Women selling grigris, amulets, old guns, gazelles’ dung, old copies of the Koran, annotated by pious Marabouts of the desert; musk, flutes, old silver-handled daggers, old iron knives that have alreadybeen plunged into men’s vitals; tom-toms, giraffes’ horns, and old guitars.

Beggars and vagabonds, the dregs of negro humanity, sit about under the gaunt, yellow cocoanut palms; old leper women stretching out hands covered with white ulcers for alms; old moribund skeletons, their legs swollen with elephantiasis, with big fat flies and maggots feeding on the open sores.

On the grounds ordure of all kinds.

And overhead, darting down its perpendicular rays, burns one of those scorching suns that seem to be almost on one’s head, the radiating heat roasting one, like a brazier too close to one.

And always, always, the desert for horizon—the infinite flatness of the desert.

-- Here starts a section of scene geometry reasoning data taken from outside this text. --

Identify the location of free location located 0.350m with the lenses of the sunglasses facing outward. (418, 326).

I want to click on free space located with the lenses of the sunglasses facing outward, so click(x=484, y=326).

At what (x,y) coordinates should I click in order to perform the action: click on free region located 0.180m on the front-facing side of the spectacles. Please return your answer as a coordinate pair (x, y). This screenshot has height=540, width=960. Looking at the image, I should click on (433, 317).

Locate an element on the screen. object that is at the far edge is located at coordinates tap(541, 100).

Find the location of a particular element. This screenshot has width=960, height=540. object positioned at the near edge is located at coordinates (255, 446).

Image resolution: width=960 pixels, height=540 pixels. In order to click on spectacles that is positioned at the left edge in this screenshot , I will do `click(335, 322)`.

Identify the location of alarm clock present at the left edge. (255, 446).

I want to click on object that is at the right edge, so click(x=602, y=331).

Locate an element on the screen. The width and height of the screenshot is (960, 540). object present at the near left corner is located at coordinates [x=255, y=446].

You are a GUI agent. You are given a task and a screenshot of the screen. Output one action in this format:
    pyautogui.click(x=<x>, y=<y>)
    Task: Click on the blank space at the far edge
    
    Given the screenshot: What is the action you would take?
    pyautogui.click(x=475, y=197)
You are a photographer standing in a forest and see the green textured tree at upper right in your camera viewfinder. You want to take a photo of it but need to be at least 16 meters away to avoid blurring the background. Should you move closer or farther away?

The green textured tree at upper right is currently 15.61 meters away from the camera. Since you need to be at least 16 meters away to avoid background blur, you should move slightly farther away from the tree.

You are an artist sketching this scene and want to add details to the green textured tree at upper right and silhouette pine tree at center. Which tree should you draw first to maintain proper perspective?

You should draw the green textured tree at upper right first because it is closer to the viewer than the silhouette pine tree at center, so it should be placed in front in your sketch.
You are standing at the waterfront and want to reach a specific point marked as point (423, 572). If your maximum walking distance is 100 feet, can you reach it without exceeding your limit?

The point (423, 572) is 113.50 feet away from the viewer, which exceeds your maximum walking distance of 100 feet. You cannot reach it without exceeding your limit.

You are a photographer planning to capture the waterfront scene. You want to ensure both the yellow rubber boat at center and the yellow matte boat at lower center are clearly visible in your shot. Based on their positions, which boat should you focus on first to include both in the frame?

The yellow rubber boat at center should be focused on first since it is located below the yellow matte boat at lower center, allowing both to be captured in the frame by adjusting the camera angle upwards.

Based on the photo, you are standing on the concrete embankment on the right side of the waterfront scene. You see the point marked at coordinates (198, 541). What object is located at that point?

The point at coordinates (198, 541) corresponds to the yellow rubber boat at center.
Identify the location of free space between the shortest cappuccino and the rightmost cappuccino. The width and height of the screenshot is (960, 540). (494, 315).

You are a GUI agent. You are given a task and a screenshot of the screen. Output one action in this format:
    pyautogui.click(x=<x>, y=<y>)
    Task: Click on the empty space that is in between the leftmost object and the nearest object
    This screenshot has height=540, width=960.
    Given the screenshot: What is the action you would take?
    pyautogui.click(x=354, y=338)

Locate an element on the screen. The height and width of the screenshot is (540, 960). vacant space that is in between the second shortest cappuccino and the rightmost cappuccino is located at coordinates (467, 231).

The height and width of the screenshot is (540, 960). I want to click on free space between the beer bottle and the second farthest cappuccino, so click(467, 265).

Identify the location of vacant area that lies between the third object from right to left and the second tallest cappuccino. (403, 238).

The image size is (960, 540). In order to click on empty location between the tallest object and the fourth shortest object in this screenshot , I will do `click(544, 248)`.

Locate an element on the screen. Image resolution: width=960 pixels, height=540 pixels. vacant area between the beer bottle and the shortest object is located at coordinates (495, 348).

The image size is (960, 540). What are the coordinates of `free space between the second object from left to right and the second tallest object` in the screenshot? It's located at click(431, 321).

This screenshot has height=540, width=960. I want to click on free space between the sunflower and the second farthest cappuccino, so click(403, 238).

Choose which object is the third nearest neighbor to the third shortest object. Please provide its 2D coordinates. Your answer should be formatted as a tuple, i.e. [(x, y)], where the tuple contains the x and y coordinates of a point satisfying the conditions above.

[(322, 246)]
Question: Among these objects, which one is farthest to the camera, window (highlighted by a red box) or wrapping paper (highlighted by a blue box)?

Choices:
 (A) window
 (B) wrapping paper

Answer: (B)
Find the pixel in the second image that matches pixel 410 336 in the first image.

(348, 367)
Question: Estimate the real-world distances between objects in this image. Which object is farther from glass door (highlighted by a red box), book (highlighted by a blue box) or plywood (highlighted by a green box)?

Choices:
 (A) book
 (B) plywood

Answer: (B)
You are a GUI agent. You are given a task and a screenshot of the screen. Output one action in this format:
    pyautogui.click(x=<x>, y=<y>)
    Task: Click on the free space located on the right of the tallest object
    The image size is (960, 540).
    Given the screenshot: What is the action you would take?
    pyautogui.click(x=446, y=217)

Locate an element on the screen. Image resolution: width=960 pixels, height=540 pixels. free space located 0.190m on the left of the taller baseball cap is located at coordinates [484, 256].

It was there, before the wares displayed by one Bob-Bakary-Diam, that Jean halted with beating heart. Hastily he cast anxious, scrutinising glances upon the hugger-mugger of objects scattered about in front of him.

“Ah, yes, my white man,” said Bob-Bakary-Diam in Yolof, with a quiet smile, “the watch that strikes! Four days ago the girl came and sold it to me for three silverkhâliss. Very sorry, my white man, but as it was a watch that struck, I sold it the very same day to a Trarzas chief, who left with a caravan for Timbuctoo.”